46. The method of claim 45 wherein the cancer is selected from the group consisting of oligodendroglioma, astrocytoma, glioblastomamultiforme, cervical carcinoma, endometriod carcinoma, endometrium serous carcenoma, ovary endometroid cancer, ovary Brenner tumor, ovary mucinous cancer, ovary serous cancer, uterus carcinosarcoma, breast lobular cancer, breast ductal cancer, breast medullary cancer, breast mucinous cancer, breast tubular cancer, thyroid adenocarcinoma, thyroid follicular cancer, thyroid medullary cancer, thyroid papillary carcinoma, parathyroid adenocarcinoma, adrenal gland adenoma, adrenal gland cancer, pheochromocytoma, colon adenoma mild displasia, colon adenoma moderate displasia, colon adenoma severe displasia, colon adenocarcinoma, esophagus adenocarcinoma, hepatocelluar carcinoma, mouth cancer, gall bladder adenocarcinoma, pancreatic adenocarcinoma, small intestine adenocarcinoma, stomach diffuse adenocarcinoma, prostate (hormone-refract), prostate (untreated), kideny chromophobic carcinoma, kidney clear cell carcinoma, kidney oncocytoma, kideny papillary carcinoma, testis non-seminomatous cancer, testis seminoma, urinary bladder transitional carcinoma, lung adenocarcinoma, lung large cell cancer, lung small cell cancer, lung squmous cell carcinoma, Hodgkin lymphoma, MALT lymphoma, non-hodgkins lymphoma (NHL) diffuse large B, NHL, thymoma, skin malignant melanoma, skin basolioma, skin squamous cell cancer, skin merkel zell cancer, skin benign nevus, lipoma, and liposarcoma.

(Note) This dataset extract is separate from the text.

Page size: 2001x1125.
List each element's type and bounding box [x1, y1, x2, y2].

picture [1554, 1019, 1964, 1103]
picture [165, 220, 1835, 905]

47. A method of treating an individual suffering from cancer comprising, administering to said individaul a Pin1 inhibitor such that treatment occurs.

48. The method of claim 47 wherein said cancer is selected from the group consisting of oligodendroglioma, astrocytoma, glioblastomamultiforme, cervical carcinoma, endometriod carcinoma, endometrium serous carcenoma, ovary endometroid cancer, ovary Brenner tumor, ovary mucinous cancer, ovary serous cancer, uterus carcinosarcoma, breast lobular cancer, breast ductal cancer, breast medullary cancer, breast mucinous cancer, breast tubular cancer, thyroid adenocarcinoma, thyroid follicular cancer, thyroid medullary cancer, thyroid papillary carcinoma, parathyroid adenocarcinoma, adrenal gland adenoma, adrenal gland cancer, pheochromocytoma, colon adenoma mild displasia, colon adenoma moderate displasia, colon adenoma severe displasia, colon adenocarcinoma, esophagus adenocarcinoma, hepatocelluar carcinoma, mouth cancer, gall bladder adenocarcinoma, pancreatic adenocarcinoma, small intestine adenocarcinoma, stomach diffuse adenocarcinoma, prostate (hormone-refract), prostate (untreated), kideny chromophobic carcinoma, kidney clear cell carcinoma, kidney oncocytoma, kideny papillary carcinoma, testis non-seminomatous cancer, testis seminoma, urinary bladder transitional carcinoma, lung adenocarcinoma, lung large cell cancer, lung small cell cancer, lung squmous cell carcinoma, Hodgkin lymphoma, MALT lymphoma, non-hodgkins lymphoma (NHL) diffuse large B, NHL, thymoma, skin malignant melanoma, skin basolioma, skin squamous cell cancer, skin merkel zell cancer, skin benign nevus, lipoma, and liposarcoma.